* [WRITTEN TASK]
Rewrite the records below, replacing each "backdrop" with "background" and leaving everything else as it is.
════════
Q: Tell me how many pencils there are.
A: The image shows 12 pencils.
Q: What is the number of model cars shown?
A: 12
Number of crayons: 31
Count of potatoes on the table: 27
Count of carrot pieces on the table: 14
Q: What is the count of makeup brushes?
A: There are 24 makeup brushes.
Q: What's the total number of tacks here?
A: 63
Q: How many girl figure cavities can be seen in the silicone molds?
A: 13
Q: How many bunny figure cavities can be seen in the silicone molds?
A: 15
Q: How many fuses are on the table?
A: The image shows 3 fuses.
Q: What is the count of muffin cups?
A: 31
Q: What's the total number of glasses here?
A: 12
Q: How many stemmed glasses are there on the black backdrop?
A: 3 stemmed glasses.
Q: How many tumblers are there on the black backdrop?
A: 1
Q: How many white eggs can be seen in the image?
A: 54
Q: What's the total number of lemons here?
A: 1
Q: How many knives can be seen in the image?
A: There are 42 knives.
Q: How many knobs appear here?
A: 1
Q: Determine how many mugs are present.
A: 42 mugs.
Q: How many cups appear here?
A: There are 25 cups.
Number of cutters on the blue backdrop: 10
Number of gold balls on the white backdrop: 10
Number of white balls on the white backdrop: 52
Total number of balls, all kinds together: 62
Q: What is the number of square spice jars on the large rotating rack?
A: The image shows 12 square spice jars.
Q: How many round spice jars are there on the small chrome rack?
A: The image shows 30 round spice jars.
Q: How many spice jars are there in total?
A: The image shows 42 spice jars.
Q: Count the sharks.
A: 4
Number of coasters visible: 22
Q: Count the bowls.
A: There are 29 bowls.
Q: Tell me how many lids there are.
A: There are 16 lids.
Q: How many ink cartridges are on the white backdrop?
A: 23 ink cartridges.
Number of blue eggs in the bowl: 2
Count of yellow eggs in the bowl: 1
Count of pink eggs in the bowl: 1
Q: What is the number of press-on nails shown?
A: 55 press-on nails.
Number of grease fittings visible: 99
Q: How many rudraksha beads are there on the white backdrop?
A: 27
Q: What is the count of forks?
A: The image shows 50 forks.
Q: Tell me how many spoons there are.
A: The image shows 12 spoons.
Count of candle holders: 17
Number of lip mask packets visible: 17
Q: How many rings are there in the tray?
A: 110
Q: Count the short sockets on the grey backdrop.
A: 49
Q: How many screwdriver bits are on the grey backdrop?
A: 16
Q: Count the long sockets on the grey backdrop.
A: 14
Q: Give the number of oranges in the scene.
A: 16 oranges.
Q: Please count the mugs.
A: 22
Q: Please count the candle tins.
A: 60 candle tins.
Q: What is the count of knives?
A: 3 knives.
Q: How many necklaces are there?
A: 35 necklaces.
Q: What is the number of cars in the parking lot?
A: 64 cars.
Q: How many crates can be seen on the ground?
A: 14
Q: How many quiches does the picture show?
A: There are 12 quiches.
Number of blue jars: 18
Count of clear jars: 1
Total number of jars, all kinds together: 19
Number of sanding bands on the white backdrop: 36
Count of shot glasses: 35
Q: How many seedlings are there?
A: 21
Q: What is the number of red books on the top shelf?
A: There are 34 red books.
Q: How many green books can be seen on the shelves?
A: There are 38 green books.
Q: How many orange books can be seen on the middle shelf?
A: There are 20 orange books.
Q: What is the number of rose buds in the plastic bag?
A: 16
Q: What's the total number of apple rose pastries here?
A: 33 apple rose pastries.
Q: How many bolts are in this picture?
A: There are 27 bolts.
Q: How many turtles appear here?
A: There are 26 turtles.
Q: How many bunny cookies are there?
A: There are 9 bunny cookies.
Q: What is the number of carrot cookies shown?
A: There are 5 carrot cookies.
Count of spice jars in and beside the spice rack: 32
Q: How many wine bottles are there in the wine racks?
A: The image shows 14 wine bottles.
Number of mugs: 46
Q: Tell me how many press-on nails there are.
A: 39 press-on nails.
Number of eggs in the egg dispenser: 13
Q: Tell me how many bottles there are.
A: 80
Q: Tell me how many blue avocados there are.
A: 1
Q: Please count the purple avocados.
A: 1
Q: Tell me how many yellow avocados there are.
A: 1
════════
* [TASK OUTPUT]
Q: Tell me how many pencils there are.
A: The image shows 12 pencils.
Q: What is the number of model cars shown?
A: 12
Number of crayons: 31
Count of potatoes on the table: 27
Count of carrot pieces on the table: 14
Q: What is the count of makeup brushes?
A: There are 24 makeup brushes.
Q: What's the total number of tacks here?
A: 63
Q: How many girl figure cavities can be seen in the silicone molds?
A: 13
Q: How many bunny figure cavities can be seen in the silicone molds?
A: 15
Q: How many fuses are on the table?
A: The image shows 3 fuses.
Q: What is the count of muffin cups?
A: 31
Q: What's the total number of glasses here?
A: 12
Q: How many stemmed glasses are there on the black background?
A: 3 stemmed glasses.
Q: How many tumblers are there on the black background?
A: 1
Q: How many white eggs can be seen in the image?
A: 54
Q: What's the total number of lemons here?
A: 1
Q: How many knives can be seen in the image?
A: There are 42 knives.
Q: How many knobs appear here?
A: 1
Q: Determine how many mugs are present.
A: 42 mugs.
Q: How many cups appear here?
A: There are 25 cups.
Number of cutters on the blue background: 10
Number of gold balls on the white background: 10
Number of white balls on the white background: 52
Total number of balls, all kinds together: 62
Q: What is the number of square spice jars on the large rotating rack?
A: The image shows 12 square spice jars.
Q: How many round spice jars are there on the small chrome rack?
A: The image shows 30 round spice jars.
Q: How many spice jars are there in total?
A: The image shows 42 spice jars.
Q: Count the sharks.
A: 4
Number of coasters visible: 22
Q: Count the bowls.
A: There are 29 bowls.
Q: Tell me how many lids there are.
A: There are 16 lids.
Q: How many ink cartridges are on the white background?
A: 23 ink cartridges.
Number of blue eggs in the bowl: 2
Count of yellow eggs in the bowl: 1
Count of pink eggs in the bowl: 1
Q: What is the number of press-on nails shown?
A: 55 press-on nails.
Number of grease fittings visible: 99
Q: How many rudraksha beads are there on the white background?
A: 27
Q: What is the count of forks?
A: The image shows 50 forks.
Q: Tell me how many spoons there are.
A: The image shows 12 spoons.
Count of candle holders: 17
Number of lip mask packets visible: 17
Q: How many rings are there in the tray?
A: 110
Q: Count the short sockets on the grey background.
A: 49
Q: How many screwdriver bits are on the grey background?
A: 16
Q: Count the long sockets on the grey background.
A: 14
Q: Give the number of oranges in the scene.
A: 16 oranges.
Q: Please count the mugs.
A: 22
Q: Please count the candle tins.
A: 60 candle tins.
Q: What is the count of knives?
A: 3 knives.
Q: How many necklaces are there?
A: 35 necklaces.
Q: What is the number of cars in the parking lot?
A: 64 cars.
Q: How many crates can be seen on the ground?
A: 14
Q: How many quiches does the picture show?
A: There are 12 quiches.
Number of blue jars: 18
Count of clear jars: 1
Total number of jars, all kinds together: 19
Number of sanding bands on the white background: 36
Count of shot glasses: 35
Q: How many seedlings are there?
A: 21
Q: What is the number of red books on the top shelf?
A: There are 34 red books.
Q: How many green books can be seen on the shelves?
A: There are 38 green books.
Q: How many orange books can be seen on the middle shelf?
A: There are 20 orange books.
Q: What is the number of rose buds in the plastic bag?
A: 16
Q: What's the total number of apple rose pastries here?
A: 33 apple rose pastries.
Q: How many bolts are in this picture?
A: There are 27 bolts.
Q: How many turtles appear here?
A: There are 26 turtles.
Q: How many bunny cookies are there?
A: There are 9 bunny cookies.
Q: What is the number of carrot cookies shown?
A: There are 5 carrot cookies.
Count of spice jars in and beside the spice rack: 32
Q: How many wine bottles are there in the wine racks?
A: The image shows 14 wine bottles.
Number of mugs: 46
Q: Tell me how many press-on nails there are.
A: 39 press-on nails.
Number of eggs in the egg dispenser: 13
Q: Tell me how many bottles there are.
A: 80
Q: Tell me how many blue avocados there are.
A: 1
Q: Please count the purple avocados.
A: 1
Q: Tell me how many yellow avocados there are.
A: 1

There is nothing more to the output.